For companies more familiar with tightly controlled, time-critical downstream R&D, this approach may entail a significant cultural shift. Companies can pursue a range of ways to foster an atmosphere of innovation: they can encourage engineers to engage in open-source software-development communities, for example, or organize internal technical-innovation challenges. Exposing staff to new ideas and external expertise is also a powerful motivator, which can be leveraged by inviting industry thought leaders to engage with R&D teams or by encouraging staff to participate in external events, conferences, and fellowships.

Companies should also consider redesigning the career paths for specialist technical staff. Such employees may not wish to pursue conventional routes into management roles. Instead, leading companies create senior-expert roles with status equal to that of managers and encourage the most experienced staff members to mentor junior colleagues. Likewise, KPIs and incentive systems designed for downstream R&D processes must be adapted to (or replaced by) approaches that recognize the contribution made by upstream innovation activities.

With the right environment, freedom, and management support, upstream R&D teams can have a significant and surprising impact. In 2010, for example, a small team from a multinational semiconductor company with a large R&D workforce in China was encouraged to experiment with an open-source platform used to manage big data. This work optimizing the system eventually led to a strategic shift that helped the company become a leading player in enterprise-scale data analytics.

Accelerate the agile and digital R&D transformation

In downstream R&D, companies can give teams the tools, capabilities, and processes they need to move faster in an increasingly competitive environment. Responses to the survey suggest in particular that companies can continue to improve their IPD processes while ramping up the implementation of digital R&D use cases and the deployment of agile R&D-development methodologies, both for hardware and software.

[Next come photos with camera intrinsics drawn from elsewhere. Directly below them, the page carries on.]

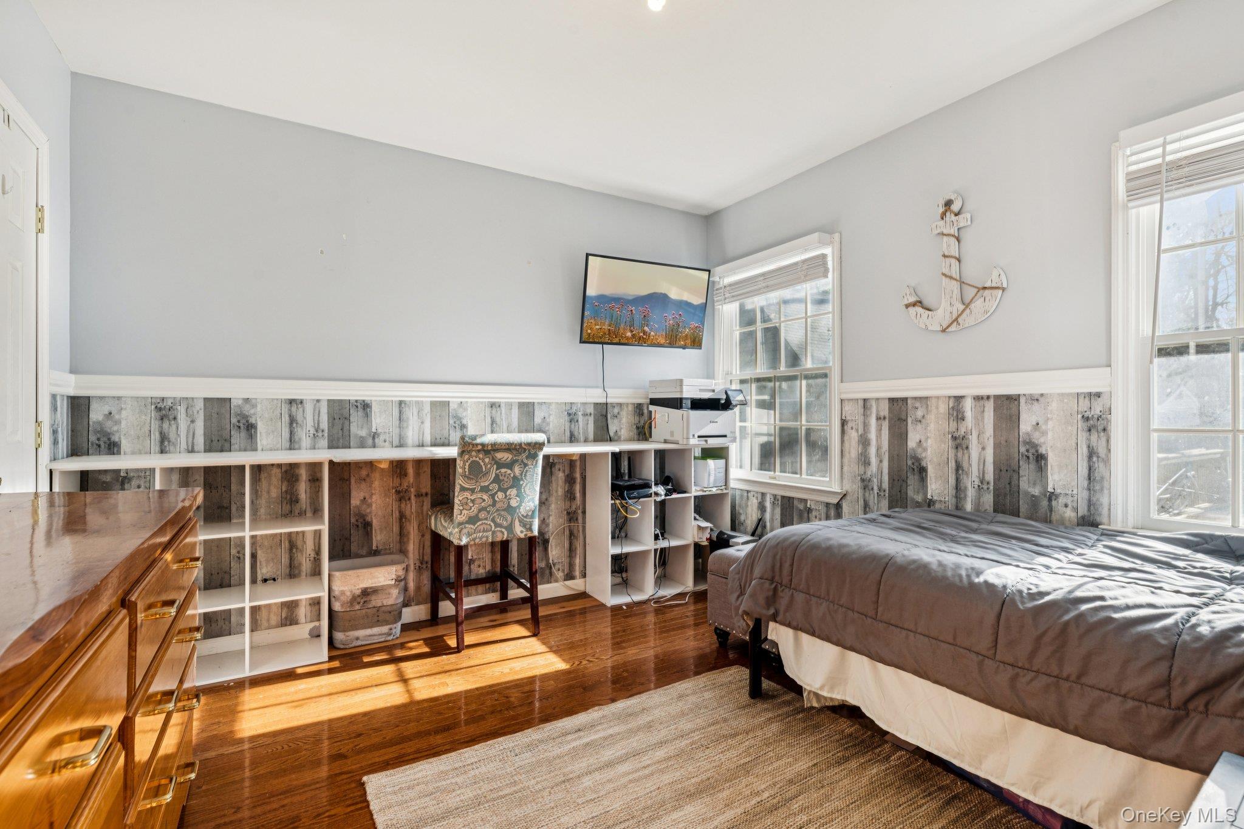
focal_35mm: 17
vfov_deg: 70.4
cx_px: 622
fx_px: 587
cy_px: 414
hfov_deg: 93.3
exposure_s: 1/50
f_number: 8
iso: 400
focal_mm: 17
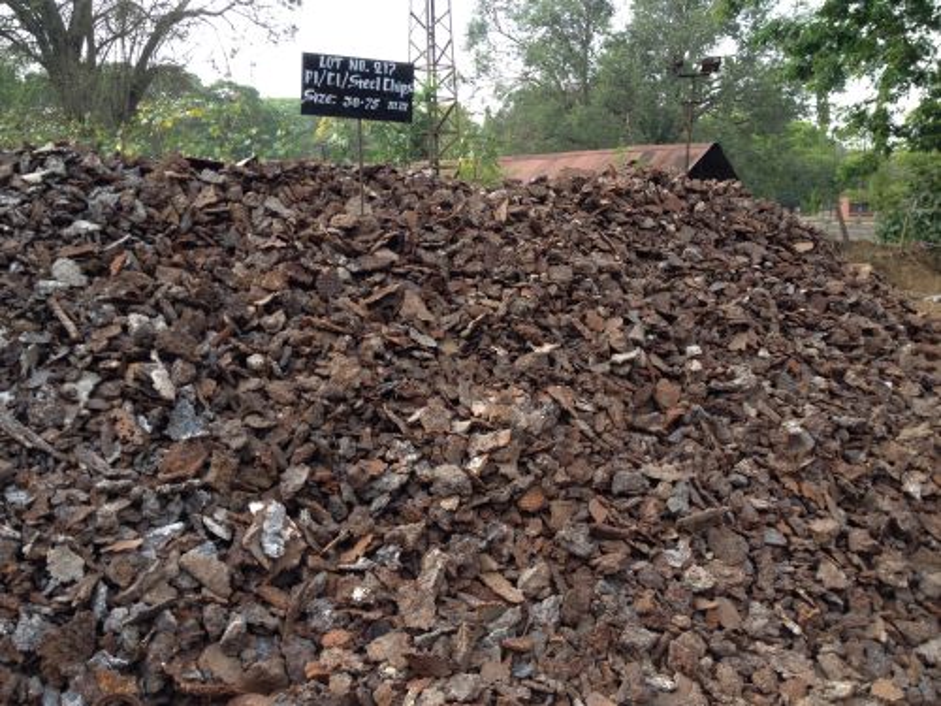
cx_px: 470
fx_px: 951
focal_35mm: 35
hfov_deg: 52.6
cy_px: 353
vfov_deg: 40.7
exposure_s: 1/191
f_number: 2.4
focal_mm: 4.28
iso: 50
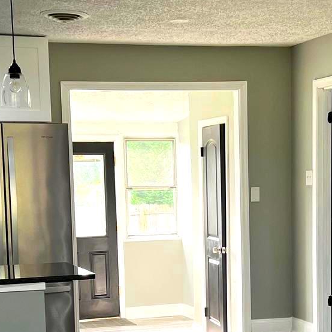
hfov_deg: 20.4
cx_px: 212
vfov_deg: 20.1
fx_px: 922
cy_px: 283
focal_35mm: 85
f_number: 1.5
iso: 80
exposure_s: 1/60
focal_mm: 5.7
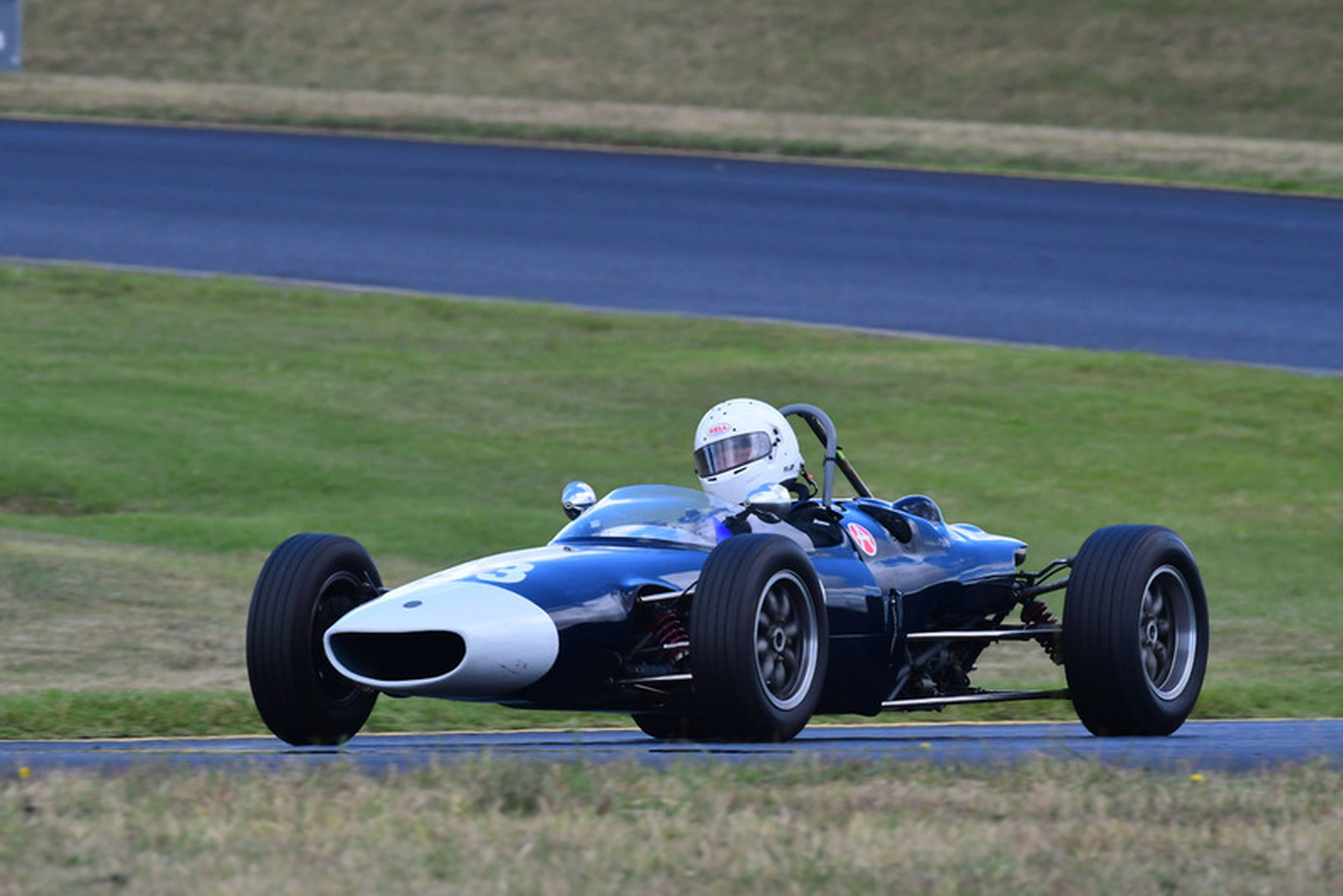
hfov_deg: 3.5
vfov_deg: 2.4
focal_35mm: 585
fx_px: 21830
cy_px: 448
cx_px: 672
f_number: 11
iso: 1000
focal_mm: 390
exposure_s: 1/640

Success is not guaranteed. Across the world, companies have learned the hard way that digital transformations are difficult. In 2020, we found that 74 percent of companies, that started digital projects could not move them beyond the initial pilot stage. The root causes of such “pilot traps” are complex: companies cite a range of factors, including high up-front costs, unclear value propositions, and a lack of talent, knowledge, or leadership support. Many found that the sheer range of potential use cases and offerings from vendors made it hard to allocate resources, pick appropriate projects, or select technology partners.

Getting R&D transformations right in today’s agile, digital world means taking a systematic approach. Successful change requires companies to think beyond technologies and methodologies and to pay equal attention to the needs of the business and the capabilities of the organization.

Leaders are proving that such transformations pay off. In response to increasing competitive pressure from smaller, fast-growing rivals, for example, one Chinese tier-one consumer-electronics supplier built an agile function to introduce new products. In parallel, the company supported the new process by making investments—including advanced-analytics tools for its testing department and automated systems to program lab equipment—in several digital R&D use cases. This program helped the company cut time to market for new products by more than 20 percent and reduce product-development cost by more than 15 percent.


Our latest research shows that in only five years, China’s R&D sector has made significant progress, becoming larger, more self-reliant, and more competitive. Now the country’s R&D leaders can get ready for the next S-curve in R&D performance: building a new generation of engineering and science-led innovation capabilities to support existing strengths in efficiency, responsiveness, and customer focus.